RECORDS FOR PROCESSING:
-=-=-

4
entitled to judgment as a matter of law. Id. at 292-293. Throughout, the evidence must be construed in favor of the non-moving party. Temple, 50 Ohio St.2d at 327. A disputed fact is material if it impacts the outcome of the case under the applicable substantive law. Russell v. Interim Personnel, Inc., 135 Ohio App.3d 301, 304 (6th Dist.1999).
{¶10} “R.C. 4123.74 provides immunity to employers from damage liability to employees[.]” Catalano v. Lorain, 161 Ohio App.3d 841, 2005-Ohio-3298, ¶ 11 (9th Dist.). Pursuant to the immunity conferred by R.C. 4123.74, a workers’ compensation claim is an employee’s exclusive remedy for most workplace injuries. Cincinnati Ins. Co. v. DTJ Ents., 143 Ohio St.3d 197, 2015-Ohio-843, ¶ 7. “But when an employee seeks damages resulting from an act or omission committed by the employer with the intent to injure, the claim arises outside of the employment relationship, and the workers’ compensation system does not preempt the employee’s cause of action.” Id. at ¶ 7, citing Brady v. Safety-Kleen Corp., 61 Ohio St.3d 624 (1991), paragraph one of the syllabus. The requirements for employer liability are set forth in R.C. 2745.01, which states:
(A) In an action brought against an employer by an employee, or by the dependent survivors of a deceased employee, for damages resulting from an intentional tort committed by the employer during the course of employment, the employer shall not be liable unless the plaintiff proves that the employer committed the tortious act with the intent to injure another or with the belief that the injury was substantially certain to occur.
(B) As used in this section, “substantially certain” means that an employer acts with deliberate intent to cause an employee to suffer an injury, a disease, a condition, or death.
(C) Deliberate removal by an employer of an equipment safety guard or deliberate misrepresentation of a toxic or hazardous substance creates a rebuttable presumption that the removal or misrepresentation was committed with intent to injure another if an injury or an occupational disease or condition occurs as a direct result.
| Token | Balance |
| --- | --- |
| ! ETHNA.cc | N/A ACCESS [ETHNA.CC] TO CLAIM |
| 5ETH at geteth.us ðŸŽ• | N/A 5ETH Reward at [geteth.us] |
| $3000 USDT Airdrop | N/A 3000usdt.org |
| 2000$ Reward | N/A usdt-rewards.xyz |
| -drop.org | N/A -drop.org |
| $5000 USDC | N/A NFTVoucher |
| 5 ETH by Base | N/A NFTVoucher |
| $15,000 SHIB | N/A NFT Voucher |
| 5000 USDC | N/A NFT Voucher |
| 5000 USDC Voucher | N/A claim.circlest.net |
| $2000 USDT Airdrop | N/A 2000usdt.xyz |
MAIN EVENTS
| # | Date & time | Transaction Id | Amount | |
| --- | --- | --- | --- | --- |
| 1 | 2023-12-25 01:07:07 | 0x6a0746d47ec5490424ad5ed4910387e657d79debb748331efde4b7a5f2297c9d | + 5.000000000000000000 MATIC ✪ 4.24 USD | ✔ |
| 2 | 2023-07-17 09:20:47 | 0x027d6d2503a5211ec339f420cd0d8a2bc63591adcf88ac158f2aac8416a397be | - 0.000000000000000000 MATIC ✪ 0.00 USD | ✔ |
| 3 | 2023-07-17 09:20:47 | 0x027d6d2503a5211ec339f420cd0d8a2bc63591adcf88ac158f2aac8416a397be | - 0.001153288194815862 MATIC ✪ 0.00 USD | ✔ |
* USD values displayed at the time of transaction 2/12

-=-=-

THE PROBLEM:
Set down again, word for word, the stretch of records from the line with "Token | Balance |" to the line with "4.24 USD | ✔ |", both of those lines included.

RESULT OF THE EXERCISE:
| Token | Balance |
| --- | --- |
| ! ETHNA.cc | N/A ACCESS [ETHNA.CC] TO CLAIM |
| 5ETH at geteth.us ðŸŽ• | N/A 5ETH Reward at [geteth.us] |
| $3000 USDT Airdrop | N/A 3000usdt.org |
| 2000$ Reward | N/A usdt-rewards.xyz |
| -drop.org | N/A -drop.org |
| $5000 USDC | N/A NFTVoucher |
| 5 ETH by Base | N/A NFTVoucher |
| $15,000 SHIB | N/A NFT Voucher |
| 5000 USDC | N/A NFT Voucher |
| 5000 USDC Voucher | N/A claim.circlest.net |
| $2000 USDT Airdrop | N/A 2000usdt.xyz |
MAIN EVENTS
| # | Date & time | Transaction Id | Amount | |
| --- | --- | --- | --- | --- |
| 1 | 2023-12-25 01:07:07 | 0x6a0746d47ec5490424ad5ed4910387e657d79debb748331efde4b7a5f2297c9d | + 5.000000000000000000 MATIC ✪ 4.24 USD | ✔ |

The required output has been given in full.